*Activity*. Reproduce each line of the data below without changing anything, from the first line to the last.
--*--
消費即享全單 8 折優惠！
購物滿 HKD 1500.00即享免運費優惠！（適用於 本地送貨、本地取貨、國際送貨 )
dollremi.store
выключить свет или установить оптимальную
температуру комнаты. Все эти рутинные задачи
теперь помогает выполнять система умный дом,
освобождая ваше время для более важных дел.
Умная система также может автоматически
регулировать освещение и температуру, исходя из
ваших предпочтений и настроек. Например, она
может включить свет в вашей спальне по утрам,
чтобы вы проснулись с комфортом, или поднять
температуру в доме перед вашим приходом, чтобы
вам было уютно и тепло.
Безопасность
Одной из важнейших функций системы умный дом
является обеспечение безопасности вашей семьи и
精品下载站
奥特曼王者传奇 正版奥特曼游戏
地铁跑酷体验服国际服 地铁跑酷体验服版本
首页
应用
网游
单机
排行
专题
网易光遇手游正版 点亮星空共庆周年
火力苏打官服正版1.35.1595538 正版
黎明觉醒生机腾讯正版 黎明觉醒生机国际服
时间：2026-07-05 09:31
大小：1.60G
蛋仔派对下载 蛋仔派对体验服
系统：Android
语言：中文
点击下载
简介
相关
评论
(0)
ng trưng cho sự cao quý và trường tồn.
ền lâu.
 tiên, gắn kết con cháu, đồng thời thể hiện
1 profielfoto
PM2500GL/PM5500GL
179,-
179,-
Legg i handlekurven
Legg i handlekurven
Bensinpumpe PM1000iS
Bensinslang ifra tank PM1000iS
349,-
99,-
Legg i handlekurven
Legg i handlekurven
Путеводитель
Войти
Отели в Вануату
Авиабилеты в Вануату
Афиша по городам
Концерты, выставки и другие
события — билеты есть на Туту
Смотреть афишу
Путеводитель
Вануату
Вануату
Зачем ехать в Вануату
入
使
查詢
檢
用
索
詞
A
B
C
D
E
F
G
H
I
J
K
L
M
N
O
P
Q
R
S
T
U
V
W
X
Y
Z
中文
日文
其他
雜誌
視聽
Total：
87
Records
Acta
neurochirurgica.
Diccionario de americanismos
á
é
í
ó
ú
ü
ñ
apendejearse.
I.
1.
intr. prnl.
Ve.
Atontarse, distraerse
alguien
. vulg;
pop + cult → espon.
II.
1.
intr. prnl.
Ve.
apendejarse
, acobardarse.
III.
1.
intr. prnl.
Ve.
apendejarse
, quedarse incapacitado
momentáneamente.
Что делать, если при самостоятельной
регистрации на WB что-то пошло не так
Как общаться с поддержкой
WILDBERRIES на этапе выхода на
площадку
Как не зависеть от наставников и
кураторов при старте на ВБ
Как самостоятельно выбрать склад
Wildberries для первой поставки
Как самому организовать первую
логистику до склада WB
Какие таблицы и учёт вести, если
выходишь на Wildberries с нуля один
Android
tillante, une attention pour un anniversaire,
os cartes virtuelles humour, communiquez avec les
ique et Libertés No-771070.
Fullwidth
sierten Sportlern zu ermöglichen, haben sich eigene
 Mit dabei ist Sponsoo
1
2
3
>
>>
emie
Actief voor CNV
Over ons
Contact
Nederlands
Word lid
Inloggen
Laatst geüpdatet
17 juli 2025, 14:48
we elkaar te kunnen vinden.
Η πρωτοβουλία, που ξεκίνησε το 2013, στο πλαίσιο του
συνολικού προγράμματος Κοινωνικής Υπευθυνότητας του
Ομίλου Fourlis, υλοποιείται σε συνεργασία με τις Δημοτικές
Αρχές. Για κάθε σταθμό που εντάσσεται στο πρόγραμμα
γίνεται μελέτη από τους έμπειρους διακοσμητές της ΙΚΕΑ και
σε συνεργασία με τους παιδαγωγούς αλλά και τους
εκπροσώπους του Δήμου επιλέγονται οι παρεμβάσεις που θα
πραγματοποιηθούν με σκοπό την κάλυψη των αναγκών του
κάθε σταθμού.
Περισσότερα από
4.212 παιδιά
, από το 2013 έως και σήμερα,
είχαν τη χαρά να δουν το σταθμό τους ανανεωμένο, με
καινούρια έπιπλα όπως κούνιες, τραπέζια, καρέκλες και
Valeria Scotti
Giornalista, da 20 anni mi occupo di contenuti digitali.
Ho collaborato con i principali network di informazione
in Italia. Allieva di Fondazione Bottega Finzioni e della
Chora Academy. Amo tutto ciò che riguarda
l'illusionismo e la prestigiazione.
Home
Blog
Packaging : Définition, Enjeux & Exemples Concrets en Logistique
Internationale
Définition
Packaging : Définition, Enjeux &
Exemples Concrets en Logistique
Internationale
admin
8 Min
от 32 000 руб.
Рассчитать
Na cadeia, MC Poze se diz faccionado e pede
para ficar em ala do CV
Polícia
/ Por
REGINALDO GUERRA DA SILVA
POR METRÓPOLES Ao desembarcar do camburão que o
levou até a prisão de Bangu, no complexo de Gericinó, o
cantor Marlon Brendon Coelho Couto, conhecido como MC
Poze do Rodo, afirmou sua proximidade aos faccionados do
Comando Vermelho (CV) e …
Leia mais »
--*--
*Task response*.
消費即享全單 8 折優惠！
購物滿 HKD 1500.00即享免運費優惠！（適用於 本地送貨、本地取貨、國際送貨 )
dollremi.store
выключить свет или установить оптимальную
температуру комнаты. Все эти рутинные задачи
теперь помогает выполнять система умный дом,
освобождая ваше время для более важных дел.
Умная система также может автоматически
регулировать освещение и температуру, исходя из
ваших предпочтений и настроек. Например, она
может включить свет в вашей спальне по утрам,
чтобы вы проснулись с комфортом, или поднять
температуру в доме перед вашим приходом, чтобы
вам было уютно и тепло.
Безопасность
Одной из важнейших функций системы умный дом
является обеспечение безопасности вашей семьи и
精品下载站
奥特曼王者传奇 正版奥特曼游戏
地铁跑酷体验服国际服 地铁跑酷体验服版本
首页
应用
网游
单机
排行
专题
网易光遇手游正版 点亮星空共庆周年
火力苏打官服正版1.35.1595538 正版
黎明觉醒生机腾讯正版 黎明觉醒生机国际服
时间：2026-07-05 09:31
大小：1.60G
蛋仔派对下载 蛋仔派对体验服
系统：Android
语言：中文
点击下载
简介
相关
评论
(0)
ng trưng cho sự cao quý và trường tồn.
ền lâu.
 tiên, gắn kết con cháu, đồng thời thể hiện
1 profielfoto
PM2500GL/PM5500GL
179,-
179,-
Legg i handlekurven
Legg i handlekurven
Bensinpumpe PM1000iS
Bensinslang ifra tank PM1000iS
349,-
99,-
Legg i handlekurven
Legg i handlekurven
Путеводитель
Войти
Отели в Вануату
Авиабилеты в Вануату
Афиша по городам
Концерты, выставки и другие
события — билеты есть на Туту
Смотреть афишу
Путеводитель
Вануату
Вануату
Зачем ехать в Вануату
入
使
查詢
檢
用
索
詞
A
B
C
D
E
F
G
H
I
J
K
L
M
N
O
P
Q
R
S
T
U
V
W
X
Y
Z
中文
日文
其他
雜誌
視聽
Total：
87
Records
Acta
neurochirurgica.
Diccionario de americanismos
á
é
í
ó
ú
ü
ñ
apendejearse.
I.
1.
intr. prnl.
Ve.
Atontarse, distraerse
alguien
. vulg;
pop + cult → espon.
II.
1.
intr. prnl.
Ve.
apendejarse
, acobardarse.
III.
1.
intr. prnl.
Ve.
apendejarse
, quedarse incapacitado
momentáneamente.
Что делать, если при самостоятельной
регистрации на WB что-то пошло не так
Как общаться с поддержкой
WILDBERRIES на этапе выхода на
площадку
Как не зависеть от наставников и
кураторов при старте на ВБ
Как самостоятельно выбрать склад
Wildberries для первой поставки
Как самому организовать первую
логистику до склада WB
Какие таблицы и учёт вести, если
выходишь на Wildberries с нуля один
Android
tillante, une attention pour un anniversaire,
os cartes virtuelles humour, communiquez avec les
ique et Libertés No-771070.
Fullwidth
sierten Sportlern zu ermöglichen, haben sich eigene
 Mit dabei ist Sponsoo
1
2
3
>
>>
emie
Actief voor CNV
Over ons
Contact
Nederlands
Word lid
Inloggen
Laatst geüpdatet
17 juli 2025, 14:48
we elkaar te kunnen vinden.
Η πρωτοβουλία, που ξεκίνησε το 2013, στο πλαίσιο του
συνολικού προγράμματος Κοινωνικής Υπευθυνότητας του
Ομίλου Fourlis, υλοποιείται σε συνεργασία με τις Δημοτικές
Αρχές. Για κάθε σταθμό που εντάσσεται στο πρόγραμμα
γίνεται μελέτη από τους έμπειρους διακοσμητές της ΙΚΕΑ και
σε συνεργασία με τους παιδαγωγούς αλλά και τους
εκπροσώπους του Δήμου επιλέγονται οι παρεμβάσεις που θα
πραγματοποιηθούν με σκοπό την κάλυψη των αναγκών του
κάθε σταθμού.
Περισσότερα από
4.212 παιδιά
, από το 2013 έως και σήμερα,
είχαν τη χαρά να δουν το σταθμό τους ανανεωμένο, με
καινούρια έπιπλα όπως κούνιες, τραπέζια, καρέκλες και
Valeria Scotti
Giornalista, da 20 anni mi occupo di contenuti digitali.
Ho collaborato con i principali network di informazione
in Italia. Allieva di Fondazione Bottega Finzioni e della
Chora Academy. Amo tutto ciò che riguarda
l'illusionismo e la prestigiazione.
Home
Blog
Packaging : Définition, Enjeux & Exemples Concrets en Logistique
Internationale
Définition
Packaging : Définition, Enjeux &
Exemples Concrets en Logistique
Internationale
admin
8 Min
от 32 000 руб.
Рассчитать
Na cadeia, MC Poze se diz faccionado e pede
para ficar em ala do CV
Polícia
/ Por
REGINALDO GUERRA DA SILVA
POR METRÓPOLES Ao desembarcar do camburão que o
levou até a prisão de Bangu, no complexo de Gericinó, o
cantor Marlon Brendon Coelho Couto, conhecido como MC
Poze do Rodo, afirmou sua proximidade aos faccionados do
Comando Vermelho (CV) e …
Leia mais »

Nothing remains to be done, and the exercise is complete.